The Senate hasn’t passed a budget in three years. The president proposes no spending cuts. House Republicans, despite their fondness for the refrain “We have a spending problem, not a revenue problem,” find themselves speechless when asked what, exactly, they would cut.
Is there a suggestion box? If there were, here are just a few big expenses we could afford to do without.
- Farm subsidies. The Department of Agriculture doles out $10 billion to $30 billion in cash subsidies to farmers and owners of farmland each year (depending on crop prices, disaster outlays and other factors). More than 90 percent of agriculture subsidies go to farmers of just five crops: wheat, corn, soybeans, rice and cotton. Most farms collect no subsidies. Farmers’ income has been booming lately, making this a particularly good time to end the subsidies.
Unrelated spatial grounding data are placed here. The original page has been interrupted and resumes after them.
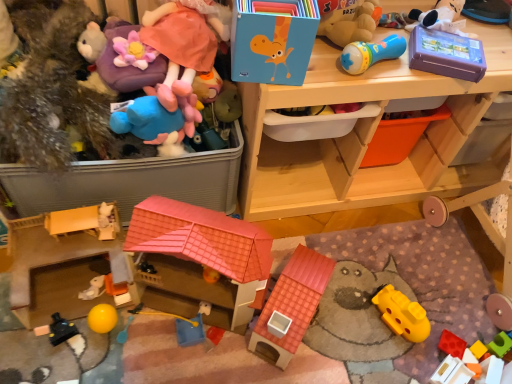
Where is `free space behind rubberized red block at lower right, the thirteenth toy viewed from the left`? This screenshot has height=384, width=512. free space behind rubberized red block at lower right, the thirteenth toy viewed from the left is located at coordinates pyautogui.click(x=440, y=291).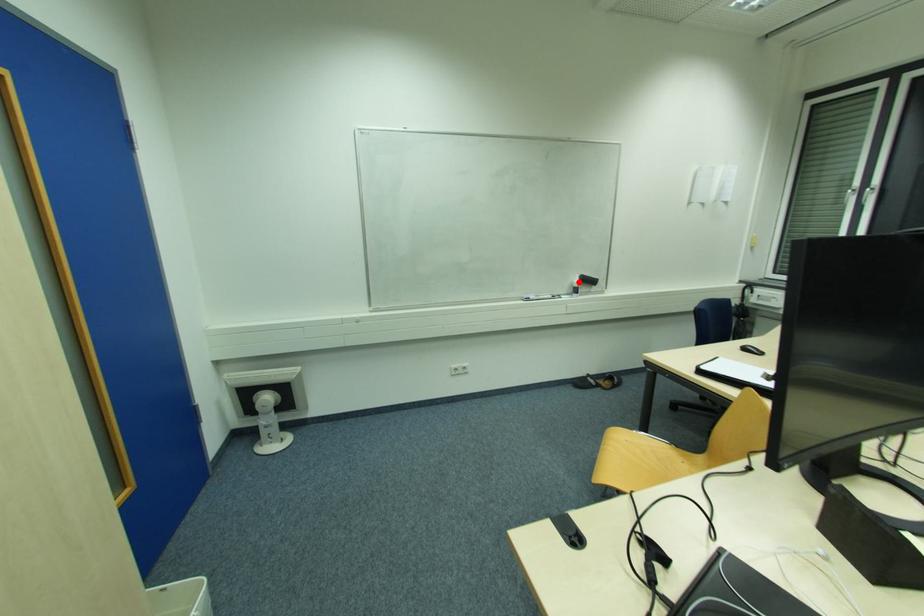
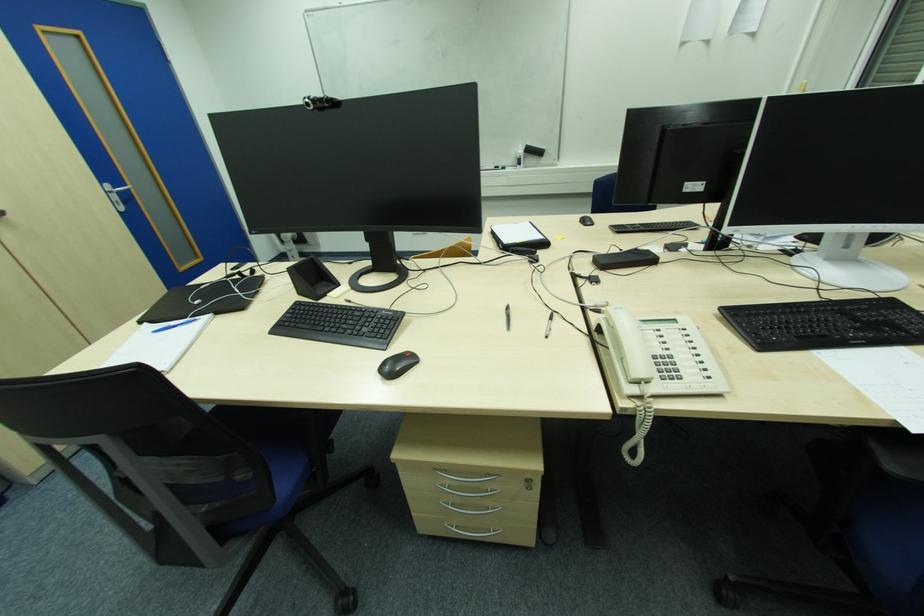
Where in the second image is the point corresponding to the highlighted location from the first image?

(521, 153)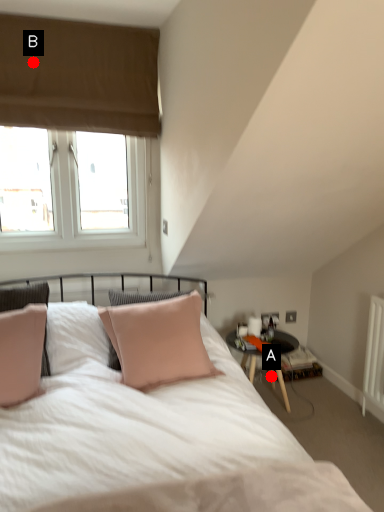
Question: Two points are circled on the image, labeled by A and B beside each circle. Which point is farther from the camera taking this photo?

Choices:
 (A) A is further
 (B) B is further

Answer: (A)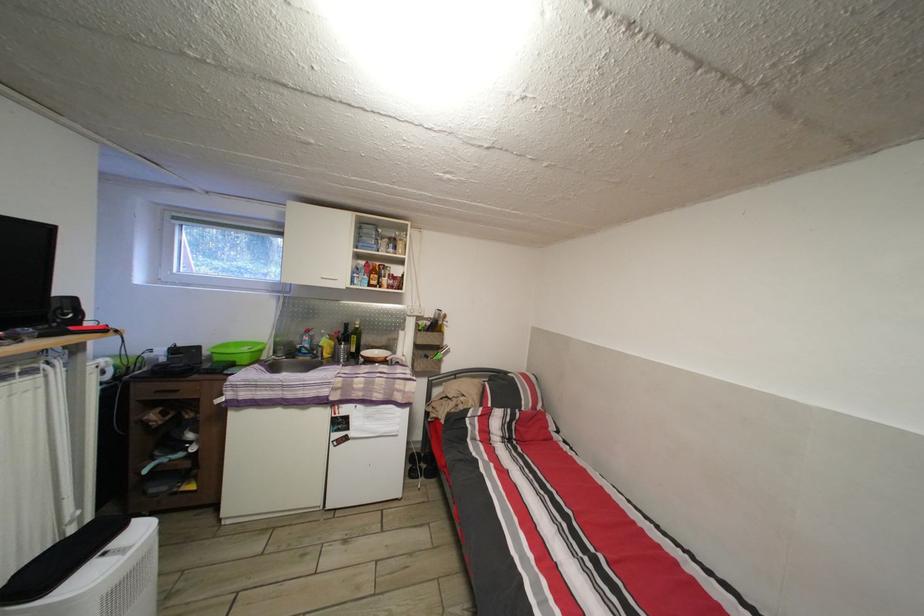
- Head Start. Oh, no! Everyone loves Head Start. It helps poor kids. Who could be against that? But on the Friday before Christmas, the administration released a large‐scale study of Head Start’s effectiveness. Its conclusion: “[B]y the end of third grade, there were very few impacts found … in any of the four domains of cognitive, social‐emotional, health and parenting practices. The few impacts that were found did not show a clear pattern of favorable or unfavorable impacts for children.” Head Start costs $8 billion a year, and about $200 billion since its inception. Multiple official studies have shown its ineffectiveness.
- Afghanistan. Americans are tired of America’s longest war. It’s costing more than $100 billion a year. Instead of vague plans to reduce the number of troops next year or thereafter, let’s make the decision to end the war, bring the troops home, and save that money.
- U.S. Embassy in Iraq. The world’s largest and most expensive embassy is the American embassy in Baghdad. Housing some 17,000 people, it will cost about $3.5 billion a year to operate. As we approach the 10th anniversary of our invasion of Iraq, it’s time to extricate ourselves from running that distant country.
- Urban transit. Local mass‐transit systems should be the responsibility of state and local governments. Why are taxpayers from around the country paying for the subway and light‐rail systems of Chicago, San Francisco, Boston, New York and other cities? In this as in other areas, federal subsidies make it easier for local politicians to approve spending that isn’t cost‐efficient. We could save $5 billion to $15 billion a year by ending national subsidies for local subways.
Almost every federal program has a vocal cheering section, which is why it’s so difficult to cut anything from the budget. But in an age of fiscal crisis, these are among the line items that should be squarely in the cross hairs; they have been clearly demonstrated to be bloated and ineffective, and cutting them would save hundreds of billions of dollars.